- Is it easier for you to give or receive?
- Do you know what you need to experience physical & emotional pleasure?
- Do you know how to effectively communicate your wants, needs, and desires?
- Do you receive kindness, support, & pleasure with an open heart?
I was raised to believe that putting other people's needs and interests first was the right thing to do - that my needs were secondary. I think there's incredible value in being a giver; being sensitive to, honoring, and anticipating people's wants, needs, and desires. And all those feel-good hormones flow whenever you do. But, when you're conditioned to just be the giver, receiving is often burdened with guilt, shame, or feelings of selfishness. So while I used to pride myself on being Little Miss Independent I've finally realized that I deserve to receive kindness, support, and pleasure. And it feels damn good when I allow it! That's the thing, though. Sometimes it's hard to let all that yummy goodness flow my way. The act of receiving feels like some complex art-form that takes a supreme amount of self-awareness, effective communication skills, and a sense of surrender. But I realize that if I don't master the art of receiving, I'll keep ending up in relationships (or personal and professional experiences) where I feel unsatisfied, undervalued, used, and resentful.
I think the first step in mastering the art of receiving is SELF-AWARENESS; knowing what's important, valuable, and necessary for my own happiness, abundance, fulfillment, and pleasure. Then, learning to COMMUNICATE my wants, needs, and desires effectively so I don't feel all disappointed when even my nearest and dearest can't read my mind. (I'm always afraid of being a burden or asking for too much). And lastly, I need to SURRENDER any ego, control, judgement, or expectations and allow love, kindness, and support to come to me in whichever form it arrives. That means accepting the unexpected, opening my mind to something different than I envisioned, and being one hundred percent present in the experience of receiving. Receiving must be done with an open heart.

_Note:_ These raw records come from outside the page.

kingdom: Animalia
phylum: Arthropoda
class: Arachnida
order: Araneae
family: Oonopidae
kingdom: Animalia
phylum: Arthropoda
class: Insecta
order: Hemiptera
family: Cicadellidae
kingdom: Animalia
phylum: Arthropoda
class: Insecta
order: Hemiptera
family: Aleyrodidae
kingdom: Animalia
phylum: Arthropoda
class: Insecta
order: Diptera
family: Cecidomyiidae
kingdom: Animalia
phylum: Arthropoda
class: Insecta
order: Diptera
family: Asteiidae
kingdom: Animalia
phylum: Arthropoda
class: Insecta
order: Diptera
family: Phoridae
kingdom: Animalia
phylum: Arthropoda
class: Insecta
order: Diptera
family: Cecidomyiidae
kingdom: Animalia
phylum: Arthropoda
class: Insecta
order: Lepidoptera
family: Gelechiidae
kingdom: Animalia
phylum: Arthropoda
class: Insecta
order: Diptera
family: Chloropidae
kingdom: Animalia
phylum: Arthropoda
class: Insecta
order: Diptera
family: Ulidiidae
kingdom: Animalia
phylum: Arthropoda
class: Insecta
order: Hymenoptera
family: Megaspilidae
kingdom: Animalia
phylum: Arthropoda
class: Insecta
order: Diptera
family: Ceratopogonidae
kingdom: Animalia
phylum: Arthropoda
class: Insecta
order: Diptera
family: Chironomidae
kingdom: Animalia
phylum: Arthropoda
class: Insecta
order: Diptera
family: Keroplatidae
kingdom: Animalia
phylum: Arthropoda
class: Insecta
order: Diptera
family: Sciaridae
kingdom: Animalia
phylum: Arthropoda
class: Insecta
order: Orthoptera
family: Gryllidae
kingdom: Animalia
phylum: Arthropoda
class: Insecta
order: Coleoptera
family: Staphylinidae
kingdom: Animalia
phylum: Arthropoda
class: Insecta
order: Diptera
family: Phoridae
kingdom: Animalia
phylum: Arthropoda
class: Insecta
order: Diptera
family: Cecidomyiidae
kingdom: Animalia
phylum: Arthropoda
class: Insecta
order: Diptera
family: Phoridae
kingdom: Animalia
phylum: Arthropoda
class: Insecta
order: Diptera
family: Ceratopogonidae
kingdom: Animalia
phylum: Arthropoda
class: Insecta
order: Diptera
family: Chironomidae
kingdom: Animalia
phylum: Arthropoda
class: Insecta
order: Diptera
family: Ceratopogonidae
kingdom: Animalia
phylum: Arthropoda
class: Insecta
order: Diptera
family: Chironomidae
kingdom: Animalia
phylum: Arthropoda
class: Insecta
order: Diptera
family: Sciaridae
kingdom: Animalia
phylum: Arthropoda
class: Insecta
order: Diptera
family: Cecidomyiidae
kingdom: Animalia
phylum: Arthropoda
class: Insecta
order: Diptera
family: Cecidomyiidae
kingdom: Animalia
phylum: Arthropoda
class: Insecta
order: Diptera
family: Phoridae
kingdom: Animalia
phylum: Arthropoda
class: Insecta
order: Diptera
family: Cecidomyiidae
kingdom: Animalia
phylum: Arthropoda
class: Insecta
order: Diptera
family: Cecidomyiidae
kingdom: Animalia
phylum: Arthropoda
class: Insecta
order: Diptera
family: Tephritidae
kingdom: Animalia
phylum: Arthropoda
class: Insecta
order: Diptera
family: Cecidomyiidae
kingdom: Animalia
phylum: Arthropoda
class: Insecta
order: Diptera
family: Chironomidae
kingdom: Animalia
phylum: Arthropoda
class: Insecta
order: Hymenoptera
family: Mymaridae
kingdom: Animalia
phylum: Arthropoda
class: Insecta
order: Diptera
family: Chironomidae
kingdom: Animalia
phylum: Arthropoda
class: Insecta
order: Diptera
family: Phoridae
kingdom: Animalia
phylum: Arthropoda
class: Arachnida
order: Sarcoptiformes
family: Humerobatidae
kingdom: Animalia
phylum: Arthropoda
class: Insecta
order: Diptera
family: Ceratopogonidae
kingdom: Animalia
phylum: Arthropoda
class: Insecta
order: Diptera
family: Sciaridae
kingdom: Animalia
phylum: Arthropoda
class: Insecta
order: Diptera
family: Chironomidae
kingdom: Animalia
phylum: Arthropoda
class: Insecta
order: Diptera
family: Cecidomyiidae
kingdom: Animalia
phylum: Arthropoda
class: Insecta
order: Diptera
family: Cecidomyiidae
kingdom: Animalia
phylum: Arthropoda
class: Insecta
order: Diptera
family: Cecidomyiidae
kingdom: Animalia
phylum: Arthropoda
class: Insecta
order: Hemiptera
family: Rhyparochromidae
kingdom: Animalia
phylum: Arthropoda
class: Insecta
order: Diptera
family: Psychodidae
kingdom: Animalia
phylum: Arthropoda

I also have to remind myself that people like to give. So why should I deny someone else that opportunity? After all, generosity gives us a sense of connection, purpose, and value. It feels good to create positive, feel-good experiences for others. We are interdependent, symbiotic beings that thrive on a balance of giving and receiving.
Indie Girl Diary: writing prompt
I have a hard time receiving __________ because it makes me feel __________.
Indie Girl-Talk: let's chat!
What's the best thing about giving? What's the best thing about receiving? Which is easier for you, and why?